There’s value to using a historical lens to understand current events , but America’s singular obsession with the Civil War constrains our understanding of the nuances of civil strife–and bad headlines feed this temptation. Whatever happens in 2021, it won’t look like The Battle of Gettysburg by Thure de Thulstrup.

Concerning History is a self-edited blog. Our staff, insofar as you can call us that, is comprised of 6 twenty-somethings with a mix of undergraduate and graduate education. None of us are professional editors. While that does mean our content is sometimes a little less than polished, I would still take this arrangement over the one that most journalists have with their editors, where the latter often writes the headlines.

It shouldn’t be news that headlines are written to get you to read more. Newspapers have been baiting readers since long before the invention of clicks. The problem isn’t even restricted to journalism.
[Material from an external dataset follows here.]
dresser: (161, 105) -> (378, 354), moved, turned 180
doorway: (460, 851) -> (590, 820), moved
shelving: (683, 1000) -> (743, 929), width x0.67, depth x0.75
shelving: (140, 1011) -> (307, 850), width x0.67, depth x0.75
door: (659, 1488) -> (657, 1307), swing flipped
I also know of historians whose editors have given their work a title that doesn’t line up with what the book is actually about and leaves them open to critiques that their book doesn’t accomplish what it claims on the cover.

But recently in the Washington Post, one caught my eye that I couldn’t resist picking at: “In America, Talk Turns to Something Unspoken for 150 Years: Civil War.”

Seriously?

First, the sweeping assumption that the idea of civil war has been unspoken since the 1860s is easily disproven by a simple database search. Take for instance The Independent’s 1886 profile of Samuel J. Tilden, which noted his “claims to the Presidency almost precipitated a second civil war.” It wasn’t just in the post-Reconstruction years that the danger of another conflict was on the minds of Americans. “The Second Civil War,” an article from 1934, warned against the growing severity of economic inequality between North and South (to be fair to the author, this title may also have been the editor’s fault). I’m sure if you look at the 1960s you’d see some civil war rhetoric then, too. None of this should come as a shock given the significance of the Civil War as a touchstone in American political culture. It’s an easy mistake to avoid.
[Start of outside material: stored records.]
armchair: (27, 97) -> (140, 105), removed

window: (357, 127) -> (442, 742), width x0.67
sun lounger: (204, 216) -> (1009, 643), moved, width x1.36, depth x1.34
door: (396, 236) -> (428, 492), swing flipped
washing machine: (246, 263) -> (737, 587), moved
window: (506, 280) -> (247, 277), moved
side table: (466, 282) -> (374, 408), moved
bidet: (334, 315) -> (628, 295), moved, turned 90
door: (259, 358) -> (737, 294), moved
More than being wrong, however, the title doesn’t capture what the article is about. I don’t know for sure, but my guess is that the editor wrote it rather than the author. A better title might be “Political Commentators Invoke Civil War Rhetoric amid Declining Faith in American Institutions.” Less catchy, but more apt. At least it doesn’t suggest that the average American’s daily conversations revolve around the next Fort Sumter.

I’m not saying that things can’t go from bad to worse. They can and, unfortunately, probably will. The article’s broader point is that there is a flagging confidence in American institutions. This is cause for serious concern, but not necessarily the build-up to war. We see our political divisions through the framework of our last civil war, but in reality civil conflict comes in a lot more variations: an insurgency, a constitutional crisis, or a struggle for control of the armed forces all seem more likely than nation-wide war. Experts on democratic systems are quoted towards the end of the article to discuss their take on American democracy, but I would be more interested in reading their full comments about the future of the country rather than soundbites dealing with hypotheticals. This is a complicated subject that deserves nuance.

And that brings us back to the problems of headlines that misrepresent the complexity or context of an issue. I don’t know enough about the publishing process to know what goes into titles, but I do think that editors should engage in a dialog with authors in the interests of finding a title that will accurately reflect the content and still be catchy enough to sell. The public deserves better than misleading headlines that stroke fears of civil war.

Sources:

Peter Molyneaux, “The Second Civil War: The Cotton South Against the North,” Forum and Century, August 1934.

“Samuel J. Tilden,” The Independent, August 12, 1886.